Sri Lanka seeks to identify ISB holders to help restructure debt
COLOMBO, Aug. 2 (Xinhua) -- Sri Lanka's cabinet said on Tuesday that it has approved a proposal to seek the services of two international companies to identify who holds the country's International Sovereign Bond (ISB) and to communicate the government's restructuring plans with them.
Cabinet spokesman Bandula Gunawardena told the media that Sri Lanka is facing the biggest economic crisis since independence and the country is unable to pay its foreign debt.

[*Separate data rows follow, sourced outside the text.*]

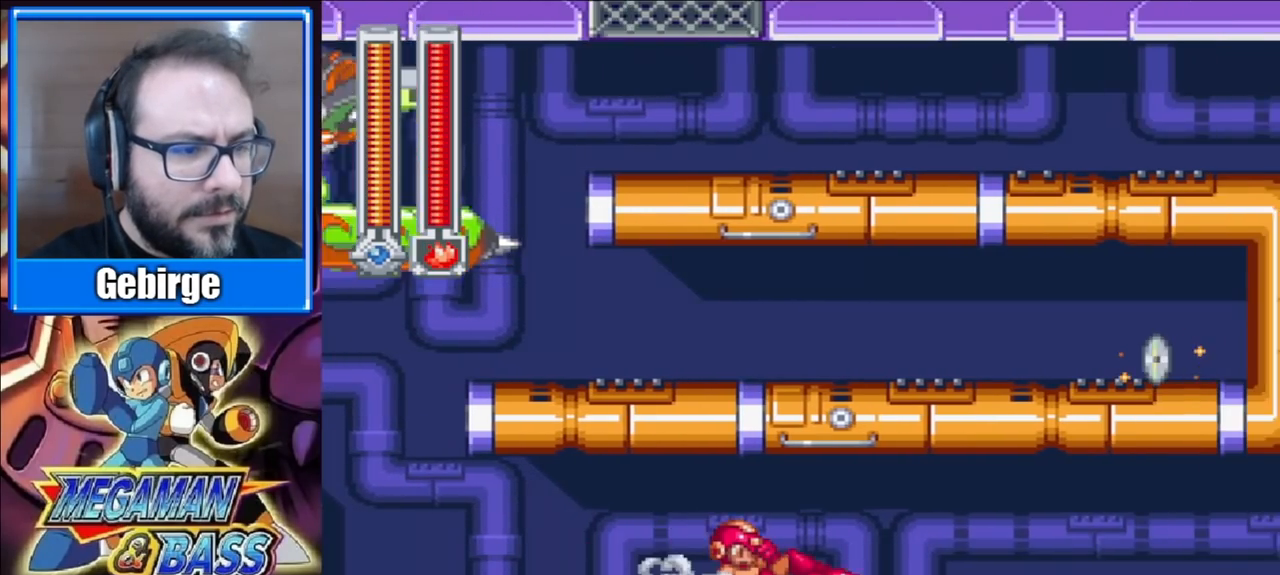
{"buttons": ["DPAD_DOWN", "DPAD_RIGHT"], "right_stick": "center", "events": []}
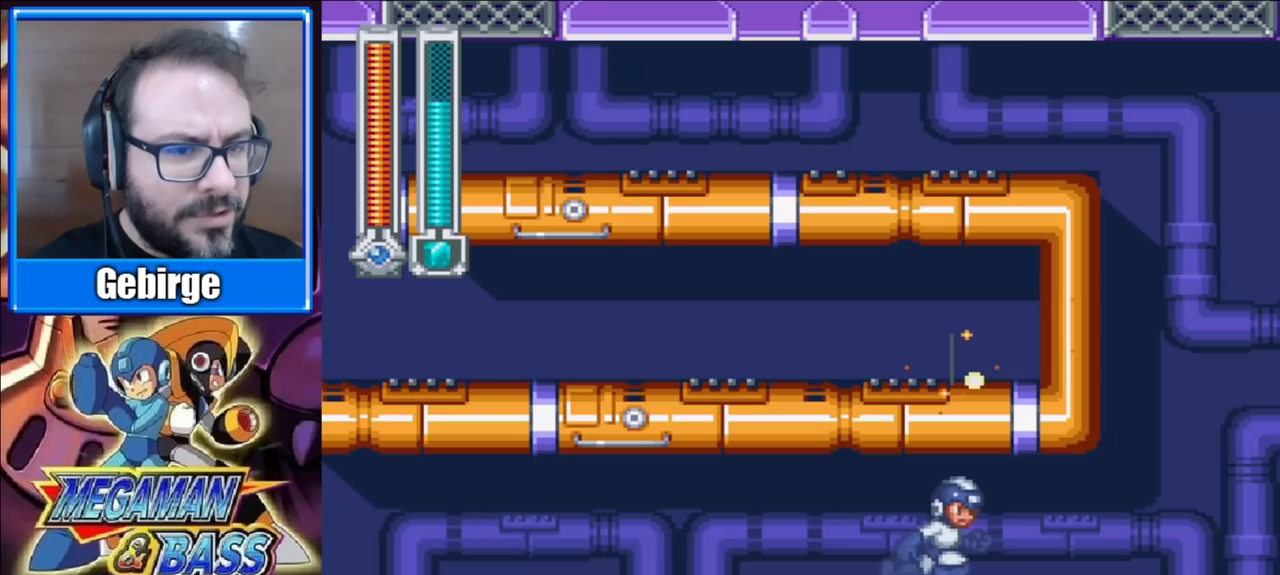
{"buttons": ["A", "DPAD_DOWN", "DPAD_RIGHT"], "right_stick": "center", "events": [[350, "A", "down"]]}
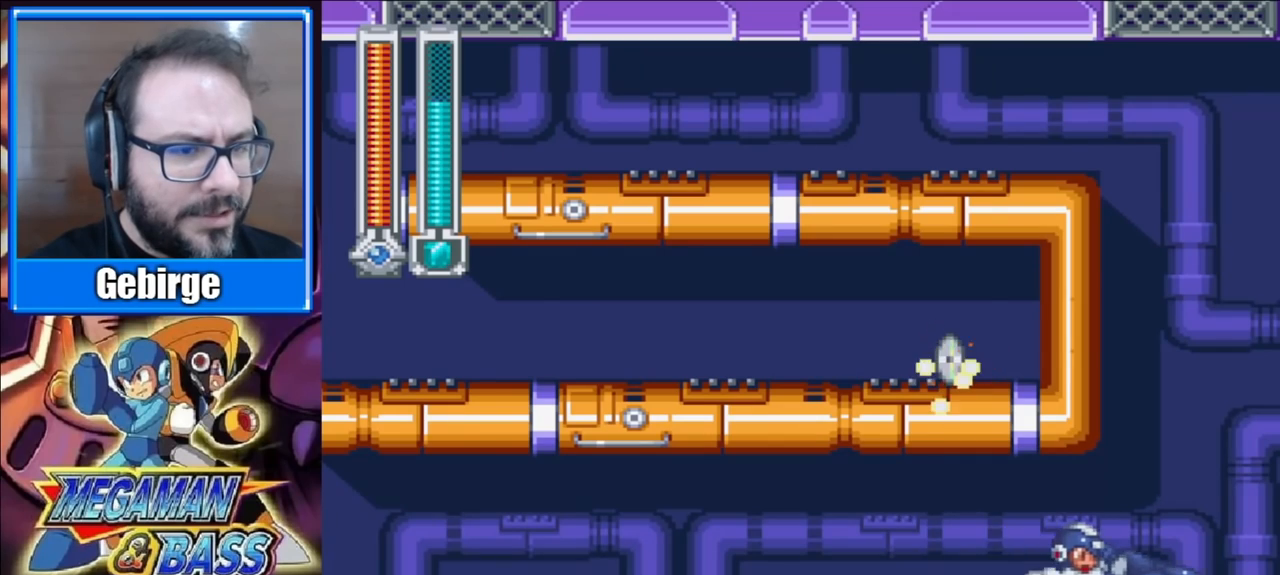
{"buttons": ["DPAD_DOWN", "DPAD_RIGHT"], "right_stick": "center", "events": [[333, "A", "up"]]}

"We need to work our way through this. We need to work with the International Monetary Fund and we need to restructure our debt. Sri Lanka has suspended the repayment of two types of loans, i.e., bilateral loans and ISBs," he said.
Gunawardena said that ISBs are the biggest portion of Sri Lanka's foreign debt as the country has issued ISBs worth about 18 billion U.S. dollars from 2007 to 2019.
"A lot of investors have bought these. There are many investors from the U.S., the UK, France, Germany. We have to identify them, and this is a complex process," he said.
Gunawardena said President Ranil Wickremesinghe, also the Minister of Finance, presented a cabinet paper on Monday and proposed that Sri Lanka secure the services to identify who holds the country's ISBs and to communicate the government's restructuring plans with them.
"The cabinet approved the proposal. This problem needs the inputs of foreign experts because this is an international problem," he said.
According to Fitch Ratings, Sri Lanka's cumulative foreign-currency debt-servicing payments between 2022 and 2026 amount to about 26 billion U.S. dollars.